[Items from a dataset]
+ + + + +

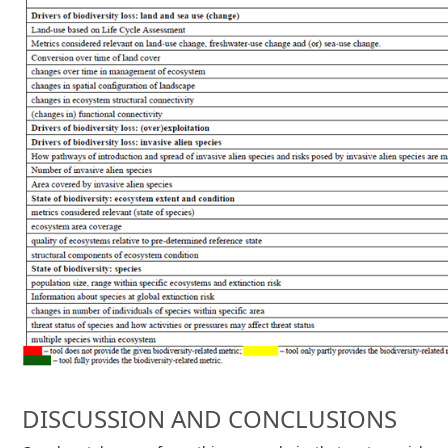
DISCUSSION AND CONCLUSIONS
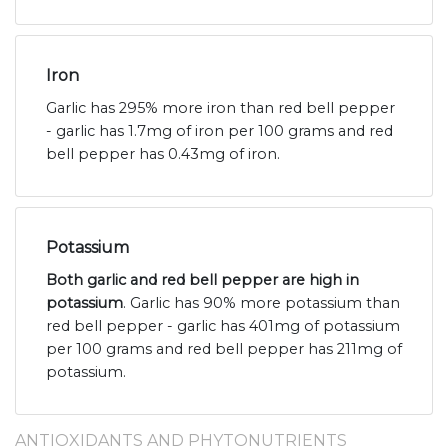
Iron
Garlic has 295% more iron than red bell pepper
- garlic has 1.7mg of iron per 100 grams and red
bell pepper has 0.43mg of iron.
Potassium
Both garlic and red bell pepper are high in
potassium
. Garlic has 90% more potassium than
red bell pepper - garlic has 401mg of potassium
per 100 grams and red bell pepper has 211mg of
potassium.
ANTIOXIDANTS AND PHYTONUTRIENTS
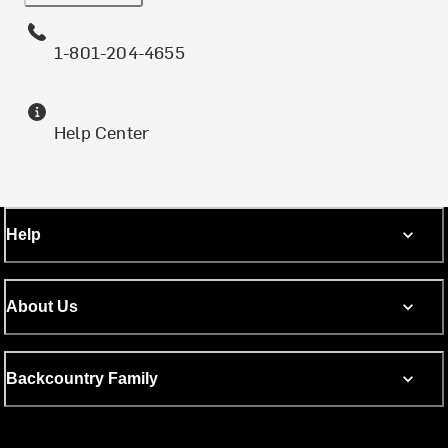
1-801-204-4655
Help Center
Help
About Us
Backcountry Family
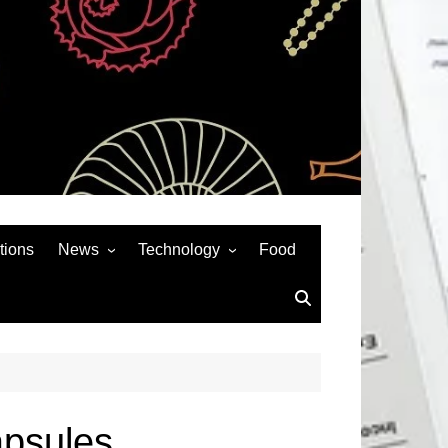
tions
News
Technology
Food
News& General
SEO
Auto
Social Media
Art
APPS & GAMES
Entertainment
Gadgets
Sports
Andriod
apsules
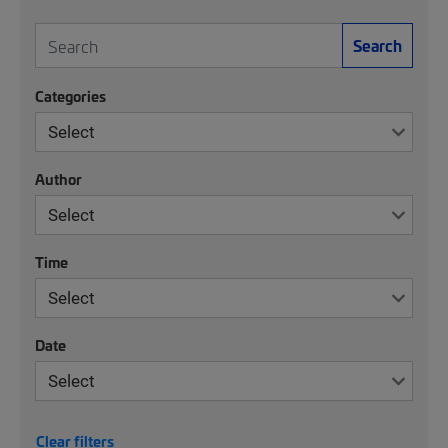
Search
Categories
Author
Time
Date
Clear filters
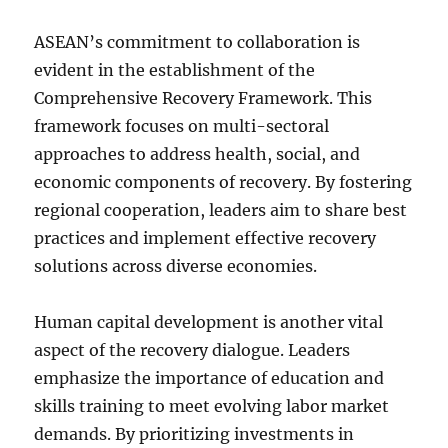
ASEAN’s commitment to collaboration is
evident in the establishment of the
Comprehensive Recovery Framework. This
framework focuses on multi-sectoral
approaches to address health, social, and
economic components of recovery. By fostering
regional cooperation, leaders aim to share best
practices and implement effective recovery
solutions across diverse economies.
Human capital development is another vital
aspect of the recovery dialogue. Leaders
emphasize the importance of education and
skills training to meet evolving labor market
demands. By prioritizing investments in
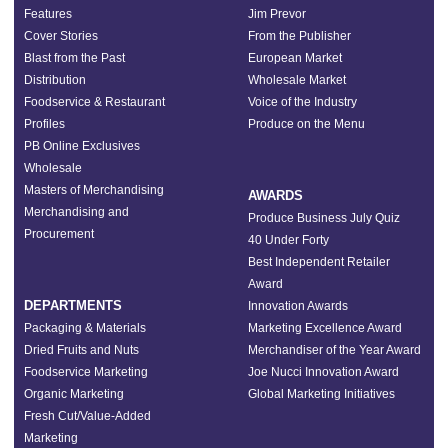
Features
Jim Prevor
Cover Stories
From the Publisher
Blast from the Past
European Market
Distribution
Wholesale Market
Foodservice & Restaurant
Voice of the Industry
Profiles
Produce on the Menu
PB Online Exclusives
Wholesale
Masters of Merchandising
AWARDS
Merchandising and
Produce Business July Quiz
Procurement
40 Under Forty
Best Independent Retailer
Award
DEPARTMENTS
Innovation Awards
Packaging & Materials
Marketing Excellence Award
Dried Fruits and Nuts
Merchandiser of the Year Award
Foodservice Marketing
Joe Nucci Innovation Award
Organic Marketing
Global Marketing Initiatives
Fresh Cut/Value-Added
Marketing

+ + + + +

(DIRECTIONS FOR THIS TASK): Retype all of the data above word for word, excluding the pictures.

(REPLY):
DISCUSSION AND CONCLUSIONS
Iron
Garlic has 295% more iron than red bell pepper
- garlic has 1.7mg of iron per 100 grams and red
bell pepper has 0.43mg of iron.
Potassium
Both garlic and red bell pepper are high in
potassium
. Garlic has 90% more potassium than
red bell pepper - garlic has 401mg of potassium
per 100 grams and red bell pepper has 211mg of
potassium.
ANTIOXIDANTS AND PHYTONUTRIENTS
1-801-204-4655
Help Center
Help
About Us
Backcountry Family
tions
News
Technology
Food
News& General
SEO
Auto
Social Media
Art
APPS & GAMES
Entertainment
Gadgets
Sports
Andriod
apsules
Search
Categories
Author
Time
Date
Clear filters
ASEAN’s commitment to collaboration is
evident in the establishment of the
Comprehensive Recovery Framework. This
framework focuses on multi-sectoral
approaches to address health, social, and
economic components of recovery. By fostering
regional cooperation, leaders aim to share best
practices and implement effective recovery
solutions across diverse economies.
Human capital development is another vital
aspect of the recovery dialogue. Leaders
emphasize the importance of education and
skills training to meet evolving labor market
demands. By prioritizing investments in
Features
Jim Prevor
Cover Stories
From the Publisher
Blast from the Past
European Market
Distribution
Wholesale Market
Foodservice & Restaurant
Voice of the Industry
Profiles
Produce on the Menu
PB Online Exclusives
Wholesale
Masters of Merchandising
AWARDS
Merchandising and
Produce Business July Quiz
Procurement
40 Under Forty
Best Independent Retailer
Award
DEPARTMENTS
Innovation Awards
Packaging & Materials
Marketing Excellence Award
Dried Fruits and Nuts
Merchandiser of the Year Award
Foodservice Marketing
Joe Nucci Innovation Award
Organic Marketing
Global Marketing Initiatives
Fresh Cut/Value-Added
Marketing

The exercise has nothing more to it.